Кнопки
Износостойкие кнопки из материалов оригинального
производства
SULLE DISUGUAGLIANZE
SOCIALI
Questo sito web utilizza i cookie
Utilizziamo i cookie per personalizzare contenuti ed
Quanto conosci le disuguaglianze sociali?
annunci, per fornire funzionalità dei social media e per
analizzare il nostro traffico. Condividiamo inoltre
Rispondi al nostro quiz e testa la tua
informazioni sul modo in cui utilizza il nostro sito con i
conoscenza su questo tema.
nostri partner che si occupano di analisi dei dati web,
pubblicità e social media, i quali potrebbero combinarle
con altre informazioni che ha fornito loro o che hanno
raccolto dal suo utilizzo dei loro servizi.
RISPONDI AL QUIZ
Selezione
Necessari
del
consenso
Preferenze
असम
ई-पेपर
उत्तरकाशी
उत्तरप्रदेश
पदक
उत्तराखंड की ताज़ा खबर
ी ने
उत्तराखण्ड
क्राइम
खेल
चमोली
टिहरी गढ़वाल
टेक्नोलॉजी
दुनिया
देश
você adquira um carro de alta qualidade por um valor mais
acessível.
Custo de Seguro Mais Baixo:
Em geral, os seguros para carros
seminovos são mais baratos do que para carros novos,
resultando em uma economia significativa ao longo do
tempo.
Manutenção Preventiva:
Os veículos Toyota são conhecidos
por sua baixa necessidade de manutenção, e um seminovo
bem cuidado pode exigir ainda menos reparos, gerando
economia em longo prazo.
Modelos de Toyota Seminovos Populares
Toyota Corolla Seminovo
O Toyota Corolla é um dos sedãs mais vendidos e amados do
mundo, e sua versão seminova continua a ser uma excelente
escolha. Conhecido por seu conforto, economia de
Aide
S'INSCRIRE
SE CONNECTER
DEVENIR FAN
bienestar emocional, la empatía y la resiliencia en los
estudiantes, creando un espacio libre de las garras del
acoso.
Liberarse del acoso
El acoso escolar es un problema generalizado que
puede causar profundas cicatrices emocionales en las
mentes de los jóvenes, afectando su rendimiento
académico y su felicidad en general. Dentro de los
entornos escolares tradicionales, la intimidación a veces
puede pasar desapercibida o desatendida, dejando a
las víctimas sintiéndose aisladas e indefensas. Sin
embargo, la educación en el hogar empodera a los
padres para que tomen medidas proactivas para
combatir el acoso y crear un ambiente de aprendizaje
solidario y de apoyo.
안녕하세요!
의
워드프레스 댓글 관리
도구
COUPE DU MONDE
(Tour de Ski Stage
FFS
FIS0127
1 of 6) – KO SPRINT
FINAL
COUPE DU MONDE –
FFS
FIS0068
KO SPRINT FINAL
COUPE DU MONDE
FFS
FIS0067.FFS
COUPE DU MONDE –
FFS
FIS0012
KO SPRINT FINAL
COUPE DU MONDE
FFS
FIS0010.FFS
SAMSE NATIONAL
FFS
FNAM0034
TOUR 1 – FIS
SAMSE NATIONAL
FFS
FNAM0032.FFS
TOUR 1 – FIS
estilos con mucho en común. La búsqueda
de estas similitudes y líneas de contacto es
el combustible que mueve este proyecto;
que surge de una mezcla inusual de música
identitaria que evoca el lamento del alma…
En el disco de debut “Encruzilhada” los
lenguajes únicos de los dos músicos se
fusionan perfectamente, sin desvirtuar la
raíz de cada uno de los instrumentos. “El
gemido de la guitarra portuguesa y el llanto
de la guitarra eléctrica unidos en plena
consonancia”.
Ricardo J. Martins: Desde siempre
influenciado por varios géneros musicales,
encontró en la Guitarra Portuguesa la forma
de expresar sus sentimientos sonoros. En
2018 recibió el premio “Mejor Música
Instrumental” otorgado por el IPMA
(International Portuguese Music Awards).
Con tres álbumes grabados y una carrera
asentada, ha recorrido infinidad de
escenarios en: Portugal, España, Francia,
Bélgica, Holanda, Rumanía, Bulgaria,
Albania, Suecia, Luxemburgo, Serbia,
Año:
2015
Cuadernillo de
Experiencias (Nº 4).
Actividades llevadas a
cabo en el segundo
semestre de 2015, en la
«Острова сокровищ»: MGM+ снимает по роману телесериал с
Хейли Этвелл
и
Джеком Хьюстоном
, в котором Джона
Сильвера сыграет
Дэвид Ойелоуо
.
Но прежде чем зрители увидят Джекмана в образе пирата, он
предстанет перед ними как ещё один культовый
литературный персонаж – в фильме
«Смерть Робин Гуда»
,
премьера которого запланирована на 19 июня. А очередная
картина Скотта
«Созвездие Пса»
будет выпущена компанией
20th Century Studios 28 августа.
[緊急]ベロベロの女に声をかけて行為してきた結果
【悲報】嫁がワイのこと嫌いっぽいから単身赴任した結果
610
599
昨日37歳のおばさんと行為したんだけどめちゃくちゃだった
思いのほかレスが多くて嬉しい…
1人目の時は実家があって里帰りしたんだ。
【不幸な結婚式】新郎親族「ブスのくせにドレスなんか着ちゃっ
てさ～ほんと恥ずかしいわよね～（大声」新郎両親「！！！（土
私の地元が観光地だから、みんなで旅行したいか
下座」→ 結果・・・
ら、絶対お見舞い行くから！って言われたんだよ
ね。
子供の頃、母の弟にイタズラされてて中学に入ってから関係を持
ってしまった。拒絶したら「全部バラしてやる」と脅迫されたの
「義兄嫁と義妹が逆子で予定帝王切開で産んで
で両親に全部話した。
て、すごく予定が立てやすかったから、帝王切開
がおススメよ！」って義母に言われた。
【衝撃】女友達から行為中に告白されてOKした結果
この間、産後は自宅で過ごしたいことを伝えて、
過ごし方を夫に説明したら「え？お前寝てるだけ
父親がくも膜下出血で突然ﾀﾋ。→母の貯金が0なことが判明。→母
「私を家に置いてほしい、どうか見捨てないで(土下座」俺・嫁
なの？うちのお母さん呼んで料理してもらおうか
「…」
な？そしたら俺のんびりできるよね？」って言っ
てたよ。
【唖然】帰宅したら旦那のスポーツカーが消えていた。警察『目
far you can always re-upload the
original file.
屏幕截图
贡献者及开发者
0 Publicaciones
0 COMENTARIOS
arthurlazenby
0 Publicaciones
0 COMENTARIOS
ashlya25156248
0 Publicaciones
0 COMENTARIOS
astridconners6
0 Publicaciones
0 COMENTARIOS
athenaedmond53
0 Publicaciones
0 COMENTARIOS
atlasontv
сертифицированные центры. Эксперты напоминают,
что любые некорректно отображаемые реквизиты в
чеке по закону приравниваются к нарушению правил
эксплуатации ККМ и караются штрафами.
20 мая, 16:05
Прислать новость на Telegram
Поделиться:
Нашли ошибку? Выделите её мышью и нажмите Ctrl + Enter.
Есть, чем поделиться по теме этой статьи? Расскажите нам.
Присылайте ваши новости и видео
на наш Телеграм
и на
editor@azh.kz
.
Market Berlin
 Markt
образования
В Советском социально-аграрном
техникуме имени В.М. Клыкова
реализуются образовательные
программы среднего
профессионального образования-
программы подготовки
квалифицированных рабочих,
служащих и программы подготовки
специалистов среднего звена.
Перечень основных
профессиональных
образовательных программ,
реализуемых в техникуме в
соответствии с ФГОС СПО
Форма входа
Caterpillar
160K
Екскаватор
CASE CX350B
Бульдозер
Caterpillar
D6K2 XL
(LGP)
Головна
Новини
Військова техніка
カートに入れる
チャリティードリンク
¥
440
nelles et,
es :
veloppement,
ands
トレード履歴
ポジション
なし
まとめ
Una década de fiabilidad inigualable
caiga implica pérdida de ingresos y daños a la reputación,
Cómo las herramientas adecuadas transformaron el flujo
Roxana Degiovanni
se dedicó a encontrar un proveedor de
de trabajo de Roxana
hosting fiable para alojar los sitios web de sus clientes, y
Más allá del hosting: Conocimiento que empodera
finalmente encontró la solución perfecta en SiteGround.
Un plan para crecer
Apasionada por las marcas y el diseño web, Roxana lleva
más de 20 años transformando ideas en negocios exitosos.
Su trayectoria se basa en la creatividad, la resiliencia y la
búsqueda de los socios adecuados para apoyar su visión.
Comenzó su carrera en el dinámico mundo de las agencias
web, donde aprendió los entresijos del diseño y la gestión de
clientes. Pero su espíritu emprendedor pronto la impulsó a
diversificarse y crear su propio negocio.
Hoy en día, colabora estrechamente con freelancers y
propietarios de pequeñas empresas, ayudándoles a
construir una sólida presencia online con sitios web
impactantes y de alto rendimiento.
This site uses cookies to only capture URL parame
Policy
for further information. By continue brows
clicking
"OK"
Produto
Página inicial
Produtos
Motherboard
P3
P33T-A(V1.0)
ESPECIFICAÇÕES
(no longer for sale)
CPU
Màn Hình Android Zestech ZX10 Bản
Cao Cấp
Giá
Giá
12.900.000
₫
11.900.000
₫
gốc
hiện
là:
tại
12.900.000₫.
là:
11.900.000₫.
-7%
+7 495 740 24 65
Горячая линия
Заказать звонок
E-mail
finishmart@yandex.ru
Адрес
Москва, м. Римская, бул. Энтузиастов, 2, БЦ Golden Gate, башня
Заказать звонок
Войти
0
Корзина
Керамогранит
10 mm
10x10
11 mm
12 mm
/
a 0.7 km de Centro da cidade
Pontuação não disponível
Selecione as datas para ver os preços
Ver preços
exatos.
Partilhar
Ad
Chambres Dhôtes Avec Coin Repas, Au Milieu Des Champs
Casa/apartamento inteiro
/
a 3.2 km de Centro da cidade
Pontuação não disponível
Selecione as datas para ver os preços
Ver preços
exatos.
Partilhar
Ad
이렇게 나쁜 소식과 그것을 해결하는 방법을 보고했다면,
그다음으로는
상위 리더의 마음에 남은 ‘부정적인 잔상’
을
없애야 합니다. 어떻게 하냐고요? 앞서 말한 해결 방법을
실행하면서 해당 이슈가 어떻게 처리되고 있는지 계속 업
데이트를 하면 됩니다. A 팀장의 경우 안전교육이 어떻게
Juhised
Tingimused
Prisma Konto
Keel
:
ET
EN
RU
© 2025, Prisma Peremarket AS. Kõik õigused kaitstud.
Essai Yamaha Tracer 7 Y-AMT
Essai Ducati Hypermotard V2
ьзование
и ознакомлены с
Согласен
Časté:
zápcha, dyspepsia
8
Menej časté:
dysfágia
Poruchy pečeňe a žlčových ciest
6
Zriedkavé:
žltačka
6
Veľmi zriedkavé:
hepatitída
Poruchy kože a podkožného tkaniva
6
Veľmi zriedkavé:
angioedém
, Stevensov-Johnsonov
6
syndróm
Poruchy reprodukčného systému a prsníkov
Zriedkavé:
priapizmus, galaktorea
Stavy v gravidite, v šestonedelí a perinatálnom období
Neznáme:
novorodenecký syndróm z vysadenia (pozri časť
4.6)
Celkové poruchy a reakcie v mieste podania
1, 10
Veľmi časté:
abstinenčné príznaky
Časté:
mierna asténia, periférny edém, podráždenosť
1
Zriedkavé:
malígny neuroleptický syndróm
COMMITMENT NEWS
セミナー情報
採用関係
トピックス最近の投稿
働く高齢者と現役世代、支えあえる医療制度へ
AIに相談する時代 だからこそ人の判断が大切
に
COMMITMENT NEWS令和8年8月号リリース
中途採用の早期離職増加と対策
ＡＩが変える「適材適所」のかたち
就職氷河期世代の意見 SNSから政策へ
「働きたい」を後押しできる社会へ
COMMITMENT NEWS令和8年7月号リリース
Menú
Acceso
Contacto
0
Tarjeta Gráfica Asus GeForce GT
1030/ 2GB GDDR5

# # # #

TASK GOAL:
Tally the lines of the listing that hold the string "техникуме", then reply with that number alone.

TASK RESULT:
2